Further reconstruction of the penis is sometimes required due to variations in anatomy and healing. Examples include:

  • Monsplasty (for prominent prepubic skin leading to perineal or inferior positioning of the phallus/scrotum)

  • Scrotoplasty or neoscrotal revisions

  • Glansplasty (for glans atrophy/flattening or penises that do not have a glans)

  • Penis liposuction/plication (for penises with too much girth)

  • Penis reposition (for asymmetric scarring or off-midline healing) 

  • Penile length reduction (for penises that are too long)

  • Penile Implants

The two most common donor sites used for phalloplasty are the radial forearm (RF) and the anterolateral thigh (ALT) flaps. These donor sites have a reliable blood supply and offer a higher chance of tactile and erotic sensation over time. RF flaps used for phalloplasty have the highest chance of achieving phallus sensation.
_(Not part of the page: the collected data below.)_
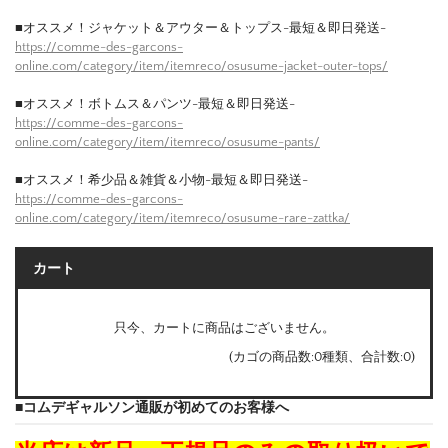
■オススメ！ジャケット＆アウター＆トップス-最短＆即日発送-
https://comme-des-garcons-
online.com/category/item/itemreco/osusume-jacket-outer-tops/
■オススメ！ボトムス＆パンツ-最短＆即日発送-
https://comme-des-garcons-
online.com/category/item/itemreco/osusume-pants/
■オススメ！希少品＆雑貨＆小物-最短＆即日発送-
https://comme-des-garcons-
online.com/category/item/itemreco/osusume-rare-zattka/
カート
只今、カートに商品はございません。
(カゴの商品数:0種類、合計数:0)
■コムデギャルソン通販が初めてのお客様へ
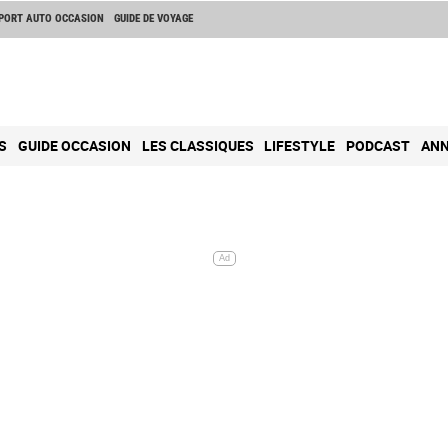
PORT AUTO OCCASION
GUIDE DE VOYAGE
S
GUIDE OCCASION
LES CLASSIQUES
LIFESTYLE
PODCAST
ANN
Ad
Abdomen and musculocutaneous latissimus dorsi (MLD) flaps generally don't have sensation and require multiple stages for urethral lengthening. 

"Staged" Phalloplasty: 

  • For phalloplasty, there are two main options: single stage vs staged phalloplasty.

  • Staging is a confusing term because it has different definitions for different patients and surgeons. 

  • "Single stage" phalloplasty involves the creation of a neophallus, UL, vaginectomy, scrotoplasty, and perineal reconstruction in one surgery.

    • Benefit: one major recovery, aesthetic male genitalia and UL for standing micturition​

    • Disadvantage: potential for more complications 

  • Staged phalloplasty is the general separation of the urologic surgical components of the operation from the microsurgery/donor site components. Therefore, stage 1 of staged phalloplasty may be similar to a metoidioplasty.  Alternatively, phalloplasty may be performed first followed by the metoidioplasty related procedures (vaginectomy, UL, scrotoplasty, and perineal reconstruction).

    • Benefit: less intense surgery with potential for fewer complications

    • Disadvantage: two major recoveries

  • Staging details should be reviewed with your surgeon during a consultation.